_What is required_:
Omit all pictures. Print the remaining lines exactly, from the start of the data through the line containing "随后生成自定义类进行排序变形等操作。".

= = = =

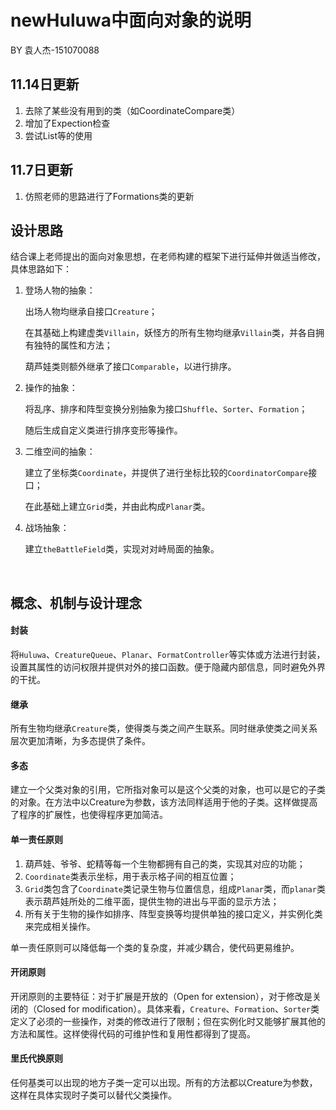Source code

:# newHuluwa中面向对象的说明

BY 袁人杰-151070088
## 11.14日更新
1. 去除了某些没有用到的类（如CoordinateCompare类）
2. 增加了Expection检查
3. 尝试List等的使用
## 11.7日更新

1. 仿照老师的思路进行了Formations类的更新

## 设计思路

结合课上老师提出的面向对象思想，在老师构建的框架下进行延伸并做适当修改，具体思路如下：

1. 登场人物的抽象：

   出场人物均继承自接口`Creature`；

   在其基础上构建虚类`Villain`，妖怪方的所有生物均继承`Villain`类，并各自拥有独特的属性和方法；

   葫芦娃类则额外继承了接口`Comparable`，以进行排序。

2. 操作的抽象：

   将乱序、排序和阵型变换分别抽象为接口`Shuffle`、`Sorter`、`Formation`；

   随后生成自定义类进行排序变形等操作。

3. 二维空间的抽象：

   建立了坐标类`Coordinate`，并提供了进行坐标比较的`CoordinatorCompare`接口；

   在此基础上建立`Grid`类，并由此构成`Planar`类。

4. 战场抽象：

   建立`theBattleField`类，实现对对峙局面的抽象。

   ​

## 概念、机制与设计理念

#### 封装

将`Huluwa`、`CreatureQueue`、`Planar`、`FormatController`等实体或方法进行封装，设置其属性的访问权限并提供对外的接口函数。便于隐藏内部信息，同时避免外界的干扰。

#### 继承

所有生物均继承`Creature`类，使得类与类之间产生联系。同时继承使类之间关系层次更加清晰，为多态提供了条件。

#### 多态

建立一个父类对象的引用，它所指对象可以是这个父类的对象，也可以是它的子类的对象。在方法中以Creature为参数，该方法同样适用于他的子类。这样做提高了程序的扩展性，也使得程序更加简洁。

#### 单一责任原则

1. 葫芦娃、爷爷、蛇精等每一个生物都拥有自己的类，实现其对应的功能；
2. `Coordinate`类表示坐标，用于表示格子间的相互位置；
3. `Grid`类包含了`Coordinate`类记录生物与位置信息，组成`Planar`类，而`planar`类表示葫芦娃所处的二维平面，提供生物的进出与平面的显示方法；
4. 所有关于生物的操作如排序、阵型变换等均提供单独的接口定义，并实例化类来完成相关操作。

单一责任原则可以降低每一个类的复杂度，并减少耦合，使代码更易维护。

#### 开闭原则

开闭原则的主要特征：对于扩展是开放的（Open for extension），对于修改是关闭的（Closed for modification）。具体来看，`Creature`、`Formation`、`Sorter`类定义了必须的一些操作，对类的修改进行了限制；但在实例化时又能够扩展其他的方法和属性。这样使得代码的可维护性和复用性都得到了提高。

#### 里氏代换原则

任何基类可以出现的地方子类一定可以出现。所有的方法都以Creature为参数，这样在具体实现时子类可以替代父类操作。










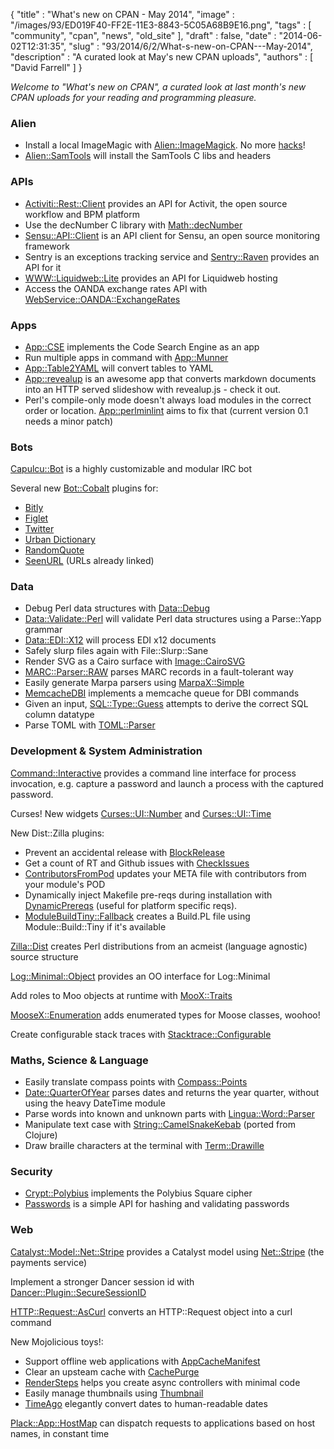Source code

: {
   "title" : "What's new on CPAN - May 2014",
   "image" : "/images/93/ED019F40-FF2E-11E3-8843-5C05A68B9E16.png",
   "tags" : [
      "community",
      "cpan",
      "news",
      "old_site"
   ],
   "draft" : false,
   "date" : "2014-06-02T12:31:35",
   "slug" : "93/2014/6/2/What-s-new-on-CPAN---May-2014",
   "description" : "A curated look at May's new CPAN uploads",
   "authors" : [
      "David Farrell"
   ]
}

*Welcome to "What's new on CPAN", a curated look at last month's new CPAN uploads for your reading and programming pleasure.*

### Alien

-   Install a local ImageMagic with [Alien::ImageMagick](https://metacpan.org/pod/Alien::ImageMagick). No more [hacks](http://perltricks.com/article/57/2014/1/1/Shazam-Use-Image-Magick-with-Perlbrew-in-minutes)!
-   [Alien::SamTools](https://metacpan.org/pod/Alien::SamTools) will install the SamTools C libs and headers

### APIs

-   [Activiti::Rest::Client](https://metacpan.org/pod/Activiti::Rest::Client) provides an API for Activit, the open source workflow and BPM platform
-   Use the decNumber C library with [Math::decNumber](https://metacpan.org/pod/Math::decNumber)
-   [Sensu::API::Client](https://metacpan.org/pod/Sensu::API::Client) is an API client for Sensu, an open source monitoring framework
-   Sentry is an exceptions tracking service and [Sentry::Raven](https://metacpan.org/pod/Sentry::Raven) provides an API for it
-   [WWW::Liquidweb::Lite](https://metacpan.org/pod/WWW::Liquidweb::Lite) provides an API for Liquidweb hosting
-   Access the OANDA exchange rates API with [WebService::OANDA::ExchangeRates](https://metacpan.org/pod/WebService::OANDA::ExchangeRates)

### Apps

-   [App::CSE](https://metacpan.org/pod/App::CSE) implements the Code Search Engine as an app
-   Run multiple apps in command with [App::Munner](https://metacpan.org/pod/App::Munner)
-   [App::Table2YAML](https://metacpan.org/pod/App::Table2YAML) will convert tables to YAML
-   [App::revealup](https://metacpan.org/pod/App::revealup) is an awesome app that converts markdown documents into an HTTP served slideshow with revealup.js - check it out.
-   Perl's compile-only mode doesn't always load modules in the correct order or location. [App::perlminlint](https://metacpan.org/pod/App::perlminlint) aims to fix that (current version 0.1 needs a minor patch)

### Bots

[Capulcu::Bot](https://metacpan.org/pod/Capulcu::Bot) is a highly customizable and modular IRC bot

Several new [Bot::Cobalt](https://metacpan.org/pod/Bot::Cobalt) plugins for:

-   [Bitly](https://metacpan.org/pod/Bot::Cobalt::Plugin::Bitly)
-   [Figlet](https://metacpan.org/pod/Bot::Cobalt::Plugin::Figlet)
-   [Twitter](https://metacpan.org/pod/Bot::Cobalt::Plugin::Twitter)
-   [Urban Dictionary](https://metacpan.org/pod/Bot::Cobalt::Plugin::Urban)
-   [RandomQuote](https://metacpan.org/pod/Bot::Cobalt::Plugin::RandomQuote)
-   [SeenURL](https://metacpan.org/pod/Bot::Cobalt::Plugin::SeenURL) (URLs already linked)

### Data

-   Debug Perl data structures with [Data::Debug](https://metacpan.org/pod/Data::Debug)
-   [Data::Validate::Perl](https://metacpan.org/pod/Data::Validate::Perl) will validate Perl data structures using a Parse::Yapp grammar
-   [Data::EDI::X12](https://metacpan.org/pod/Data::EDI::X12) will process EDI x12 documents
-   Safely slurp files again with File::Slurp::Sane
-   Render SVG as a Cairo surface with [Image::CairoSVG](https://metacpan.org/pod/Image::CairoSVG)
-   [MARC::Parser::RAW](https://metacpan.org/pod/MARC::Parser::RAW) parses MARC records in a fault-tolerant way
-   Easily generate Marpa parsers using [MarpaX::Simple](https://metacpan.org/pod/MarpaX::Simple)
-   [MemcacheDBI](https://metacpan.org/pod/MemcacheDBI) implements a memcache queue for DBI commands
-   Given an input, [SQL::Type::Guess](https://metacpan.org/pod/SQL::Type::Guess) attempts to derive the correct SQL column datatype
-   Parse TOML with [TOML::Parser](https://metacpan.org/pod/TOML::Parser)

### Development & System Administration

[Command::Interactive](https://metacpan.org/pod/Command::Interactive) provides a command line interface for process invocation, e.g. capture a password and launch a process with the captured password.

Curses! New widgets [Curses::UI::Number](https://metacpan.org/pod/Curses::UI::Number) and [Curses::UI::Time](https://metacpan.org/pod/Curses::UI::Time)

New Dist::Zilla plugins:

-   Prevent an accidental release with [BlockRelease](https://metacpan.org/pod/Dist::Zilla::Plugin::BlockRelease)
-   Get a count of RT and Github issues with [CheckIssues](https://metacpan.org/pod/Dist::Zilla::Plugin::CheckIssues)
-   [ContributorsFromPod](https://metacpan.org/pod/Dist::Zilla::Plugin::ContributorsFromPod) updates your META file with contributors from your module's POD
-   Dynamically inject Makefile pre-reqs during installation with [DynamicPrereqs](https://metacpan.org/pod/Dist::Zilla::Plugin::DynamicPrereqs) (useful for platform specific reqs).
-   [ModuleBuildTiny::Fallback](https://metacpan.org/pod/Dist::Zilla::Plugin::ModuleBuildTiny::Fallback) creates a Build.PL file using Module::Build::Tiny if it's available

[Zilla::Dist](https://metacpan.org/pod/Zilla::Dist) creates Perl distributions from an acmeist (language agnostic) source structure

[Log::Minimal::Object](https://metacpan.org/pod/Log::Minimal::Object) provides an OO interface for Log::Minimal

Add roles to Moo objects at runtime with [MooX::Traits](https://metacpan.org/pod/MooX::Traits)

[MooseX::Enumeration](https://metacpan.org/pod/MooseX::Enumeration) adds enumerated types for Moose classes, woohoo!

Create configurable stack traces with [Stacktrace::Configurable](https://metacpan.org/pod/Stacktrace::Configurable)

### Maths, Science & Language

-   Easily translate compass points with [Compass::Points](https://metacpan.org/pod/Compass::Points)
-   [Date::QuarterOfYear](https://metacpan.org/pod/Date::QuarterOfYear) parses dates and returns the year quarter, without using the heavy DateTime module
-   Parse words into known and unknown parts with [Lingua::Word::Parser](https://metacpan.org/pod/Lingua::Word::Parser)
-   Manipulate text case with [String::CamelSnakeKebab](https://metacpan.org/pod/String::CamelSnakeKebab) (ported from Clojure)
-   Draw braille characters at the terminal with [Term::Drawille](https://metacpan.org/pod/Term::Drawille)

### Security

-   [Crypt::Polybius](https://metacpan.org/pod/Crypt::Polybius) implements the Polybius Square cipher
-   [Passwords](https://metacpan.org/pod/Passwords) is a simple API for hashing and validating passwords

### Web

[Catalyst::Model::Net::Stripe](https://metacpan.org/pod/Catalyst::Model::Net::Stripe) provides a Catalyst model using [Net::Stripe](https://metacpan.org/pod/Net::Stripe) (the payments service)

Implement a stronger Dancer session id with [Dancer::Plugin::SecureSessionID](https://metacpan.org/pod/Dancer::Plugin::SecureSessionID)

[HTTP::Request::AsCurl](https://metacpan.org/pod/HTTP::Request::AsCurl) converts an HTTP::Request object into a curl command

New Mojolicious toys!:

-   Support offline web applications with [AppCacheManifest](https://metacpan.org/pod/Mojolicious::Plugin::AppCacheManifest)
-   Clear an upsteam cache with [CachePurge](https://metacpan.org/pod/Mojolicious::Plugin::CachePurge)
-   [RenderSteps](https://metacpan.org/pod/Mojolicious::Plugin::RenderSteps) helps you create async controllers with minimal code
-   Easily manage thumbnails using [Thumbnail](https://metacpan.org/pod/Mojolicious::Plugin::Thumbnail)
-   [TimeAgo](https://metacpan.org/pod/Mojolicious::Plugin::TimeAgo) elegantly convert dates to human-readable dates

[Plack::App::HostMap](https://metacpan.org/pod/Plack::App::HostMap) can dispatch requests to applications based on host names, in constant time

= = = =

_Response for this exercise_:
Source code

:# newHuluwa中面向对象的说明

BY 袁人杰-151070088
## 11.14日更新
1. 去除了某些没有用到的类（如CoordinateCompare类）
2. 增加了Expection检查
3. 尝试List等的使用
## 11.7日更新

1. 仿照老师的思路进行了Formations类的更新

## 设计思路

结合课上老师提出的面向对象思想，在老师构建的框架下进行延伸并做适当修改，具体思路如下：

1. 登场人物的抽象：

   出场人物均继承自接口`Creature`；

   在其基础上构建虚类`Villain`，妖怪方的所有生物均继承`Villain`类，并各自拥有独特的属性和方法；

   葫芦娃类则额外继承了接口`Comparable`，以进行排序。

2. 操作的抽象：

   将乱序、排序和阵型变换分别抽象为接口`Shuffle`、`Sorter`、`Formation`；

   随后生成自定义类进行排序变形等操作。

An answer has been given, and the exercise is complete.